Choral Music Concert
Filharmonia Narodowa, Concert Hall (ground floor) (Warszawa)
Warsaw Philharmonic Choir & Bartosz Michałowski, photo: Bartek Barczyk Works in one part or more, polyphonic and polychoral, religious and secular, in Latin and in French, a cappella and with instruments… It seems impossible to create a short definition of the term ‘motet’ that would take into account all the incarnations of the genre, from the Middle Ages to the present day. The term could indicate both the composition technique, typical of this type of work, and its language or function. It is also not easy to ascertain how many motets Johann Sebastian Bach wrote, not just because we do not know the exact number of his lost works, but also because of the ambiguous generic classification of his surviving legacy, with a chronology that is difficult to establish. They include at least seven works (mostly a due cori and without obbligato instrument parts) with a German text, which are numbered 225 to 230 and 1164 in Wolfgang Schmieder’s catalogue.
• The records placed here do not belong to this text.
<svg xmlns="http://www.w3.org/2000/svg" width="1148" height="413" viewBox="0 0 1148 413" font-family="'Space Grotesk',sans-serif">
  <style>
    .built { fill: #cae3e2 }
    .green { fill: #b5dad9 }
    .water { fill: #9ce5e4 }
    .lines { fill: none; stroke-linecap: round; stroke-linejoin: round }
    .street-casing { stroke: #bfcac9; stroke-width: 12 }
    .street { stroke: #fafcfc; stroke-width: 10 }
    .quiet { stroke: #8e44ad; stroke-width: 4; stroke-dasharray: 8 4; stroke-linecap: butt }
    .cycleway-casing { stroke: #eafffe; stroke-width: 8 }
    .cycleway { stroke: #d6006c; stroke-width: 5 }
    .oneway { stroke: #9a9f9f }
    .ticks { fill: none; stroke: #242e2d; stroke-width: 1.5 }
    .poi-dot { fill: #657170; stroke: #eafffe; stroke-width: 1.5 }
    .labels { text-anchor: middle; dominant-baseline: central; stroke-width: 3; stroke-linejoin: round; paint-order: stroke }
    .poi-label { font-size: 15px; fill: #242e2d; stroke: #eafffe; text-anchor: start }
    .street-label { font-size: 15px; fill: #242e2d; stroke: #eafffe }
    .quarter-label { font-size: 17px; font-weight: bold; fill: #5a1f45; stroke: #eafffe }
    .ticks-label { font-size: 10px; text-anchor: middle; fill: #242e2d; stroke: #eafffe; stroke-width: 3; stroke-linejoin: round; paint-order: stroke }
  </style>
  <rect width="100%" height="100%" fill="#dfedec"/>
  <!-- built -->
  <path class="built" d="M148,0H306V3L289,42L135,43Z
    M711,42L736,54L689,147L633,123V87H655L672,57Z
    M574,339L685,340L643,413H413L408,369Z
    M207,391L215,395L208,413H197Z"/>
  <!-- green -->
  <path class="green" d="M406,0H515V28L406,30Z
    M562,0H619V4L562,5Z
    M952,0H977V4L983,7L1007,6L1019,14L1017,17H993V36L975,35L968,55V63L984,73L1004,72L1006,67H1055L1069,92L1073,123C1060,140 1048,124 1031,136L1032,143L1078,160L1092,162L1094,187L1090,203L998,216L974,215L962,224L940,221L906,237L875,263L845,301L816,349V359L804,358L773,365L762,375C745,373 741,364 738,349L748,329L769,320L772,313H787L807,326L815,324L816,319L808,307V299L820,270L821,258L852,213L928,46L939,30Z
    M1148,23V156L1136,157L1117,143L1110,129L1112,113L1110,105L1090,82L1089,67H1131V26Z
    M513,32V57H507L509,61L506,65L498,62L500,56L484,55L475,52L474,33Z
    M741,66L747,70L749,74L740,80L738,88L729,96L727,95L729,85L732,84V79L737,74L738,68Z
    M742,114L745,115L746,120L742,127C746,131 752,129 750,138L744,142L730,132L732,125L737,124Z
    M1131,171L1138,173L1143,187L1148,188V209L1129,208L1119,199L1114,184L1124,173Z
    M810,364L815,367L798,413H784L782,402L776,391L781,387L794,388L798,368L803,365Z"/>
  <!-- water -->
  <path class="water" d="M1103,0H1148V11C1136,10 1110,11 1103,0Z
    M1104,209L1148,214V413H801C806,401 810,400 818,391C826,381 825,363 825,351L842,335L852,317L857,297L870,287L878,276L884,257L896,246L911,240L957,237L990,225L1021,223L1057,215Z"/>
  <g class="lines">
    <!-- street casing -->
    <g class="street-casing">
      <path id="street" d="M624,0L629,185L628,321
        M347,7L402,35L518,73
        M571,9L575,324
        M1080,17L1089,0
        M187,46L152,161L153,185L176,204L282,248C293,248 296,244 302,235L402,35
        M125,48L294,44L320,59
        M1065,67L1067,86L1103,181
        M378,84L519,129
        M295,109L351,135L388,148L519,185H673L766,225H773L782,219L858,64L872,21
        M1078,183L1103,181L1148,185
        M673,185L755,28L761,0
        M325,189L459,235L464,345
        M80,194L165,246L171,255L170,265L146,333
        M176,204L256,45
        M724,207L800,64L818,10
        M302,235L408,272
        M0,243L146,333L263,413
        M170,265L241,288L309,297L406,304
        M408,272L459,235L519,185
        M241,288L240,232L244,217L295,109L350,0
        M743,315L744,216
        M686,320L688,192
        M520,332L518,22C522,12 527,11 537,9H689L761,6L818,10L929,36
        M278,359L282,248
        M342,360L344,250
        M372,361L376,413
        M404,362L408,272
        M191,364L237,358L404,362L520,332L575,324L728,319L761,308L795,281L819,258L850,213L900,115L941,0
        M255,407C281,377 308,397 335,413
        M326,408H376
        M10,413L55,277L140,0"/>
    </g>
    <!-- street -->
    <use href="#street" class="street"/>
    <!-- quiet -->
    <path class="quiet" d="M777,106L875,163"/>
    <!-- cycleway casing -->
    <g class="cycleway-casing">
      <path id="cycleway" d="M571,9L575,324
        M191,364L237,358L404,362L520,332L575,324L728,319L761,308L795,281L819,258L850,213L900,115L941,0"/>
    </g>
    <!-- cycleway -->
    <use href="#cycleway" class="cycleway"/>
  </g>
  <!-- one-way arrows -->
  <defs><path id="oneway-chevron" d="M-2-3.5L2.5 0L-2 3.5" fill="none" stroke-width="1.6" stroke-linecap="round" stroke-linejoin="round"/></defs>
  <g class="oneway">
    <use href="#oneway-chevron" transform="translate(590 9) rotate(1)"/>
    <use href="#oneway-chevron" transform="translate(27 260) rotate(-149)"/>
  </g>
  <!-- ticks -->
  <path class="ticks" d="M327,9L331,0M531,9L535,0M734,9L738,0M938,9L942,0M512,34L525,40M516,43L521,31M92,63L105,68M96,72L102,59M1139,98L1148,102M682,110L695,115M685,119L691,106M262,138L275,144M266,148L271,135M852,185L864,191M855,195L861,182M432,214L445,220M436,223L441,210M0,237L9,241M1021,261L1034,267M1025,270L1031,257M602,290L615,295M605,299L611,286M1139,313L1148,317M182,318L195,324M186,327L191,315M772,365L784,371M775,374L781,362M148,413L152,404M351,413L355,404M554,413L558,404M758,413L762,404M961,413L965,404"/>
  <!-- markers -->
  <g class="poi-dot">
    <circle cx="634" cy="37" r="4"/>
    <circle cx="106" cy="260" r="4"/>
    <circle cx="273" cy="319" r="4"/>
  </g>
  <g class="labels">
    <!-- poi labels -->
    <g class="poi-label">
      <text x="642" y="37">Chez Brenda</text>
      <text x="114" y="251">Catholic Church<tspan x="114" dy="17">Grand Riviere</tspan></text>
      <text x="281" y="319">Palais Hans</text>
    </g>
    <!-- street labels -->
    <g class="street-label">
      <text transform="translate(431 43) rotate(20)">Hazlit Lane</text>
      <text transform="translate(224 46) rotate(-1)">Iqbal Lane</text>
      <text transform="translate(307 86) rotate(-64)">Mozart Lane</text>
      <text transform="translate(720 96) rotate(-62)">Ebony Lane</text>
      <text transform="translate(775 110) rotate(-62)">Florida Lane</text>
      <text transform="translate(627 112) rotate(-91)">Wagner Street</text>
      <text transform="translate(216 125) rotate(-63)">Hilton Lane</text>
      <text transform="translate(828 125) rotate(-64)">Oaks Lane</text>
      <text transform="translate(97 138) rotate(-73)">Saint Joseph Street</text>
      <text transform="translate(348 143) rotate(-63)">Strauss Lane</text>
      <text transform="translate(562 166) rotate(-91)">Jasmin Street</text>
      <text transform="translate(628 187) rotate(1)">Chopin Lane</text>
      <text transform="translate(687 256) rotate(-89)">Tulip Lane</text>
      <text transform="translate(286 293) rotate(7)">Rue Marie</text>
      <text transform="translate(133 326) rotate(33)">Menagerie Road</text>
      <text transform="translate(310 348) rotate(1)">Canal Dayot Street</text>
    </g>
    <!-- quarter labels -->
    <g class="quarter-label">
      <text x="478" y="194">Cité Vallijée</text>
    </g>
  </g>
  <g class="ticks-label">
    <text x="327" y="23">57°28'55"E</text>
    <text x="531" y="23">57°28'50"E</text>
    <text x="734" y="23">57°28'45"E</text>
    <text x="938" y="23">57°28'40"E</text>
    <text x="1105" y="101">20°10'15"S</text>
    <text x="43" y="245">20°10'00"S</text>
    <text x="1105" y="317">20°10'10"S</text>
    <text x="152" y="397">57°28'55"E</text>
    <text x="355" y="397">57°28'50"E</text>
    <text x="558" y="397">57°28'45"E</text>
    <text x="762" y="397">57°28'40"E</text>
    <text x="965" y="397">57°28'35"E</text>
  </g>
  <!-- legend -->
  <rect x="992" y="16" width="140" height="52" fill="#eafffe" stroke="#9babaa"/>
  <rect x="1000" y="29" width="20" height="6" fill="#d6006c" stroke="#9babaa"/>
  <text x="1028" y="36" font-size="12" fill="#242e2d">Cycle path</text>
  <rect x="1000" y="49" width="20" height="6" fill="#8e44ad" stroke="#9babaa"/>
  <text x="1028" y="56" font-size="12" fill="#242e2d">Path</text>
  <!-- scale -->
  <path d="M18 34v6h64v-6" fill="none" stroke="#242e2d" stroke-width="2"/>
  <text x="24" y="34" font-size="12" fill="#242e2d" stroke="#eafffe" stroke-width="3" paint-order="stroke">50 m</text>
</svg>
They follow the tradition of seventeenth-century Protestant motets to biblical words and religious poetry. In Bach’s time, they were mostly performed at funerals – circumstances that did not (generally) allow for pomp and for following new fashions. They could also serve as didactic pieces. The motet Singet dem Herrn ein neues Lied, still sung after Bach’s death in St Thomas’s in Leipzig (to the delight of Wolfgang Amadeus Mozart), for example, could have been used to work with Bach’s pupils.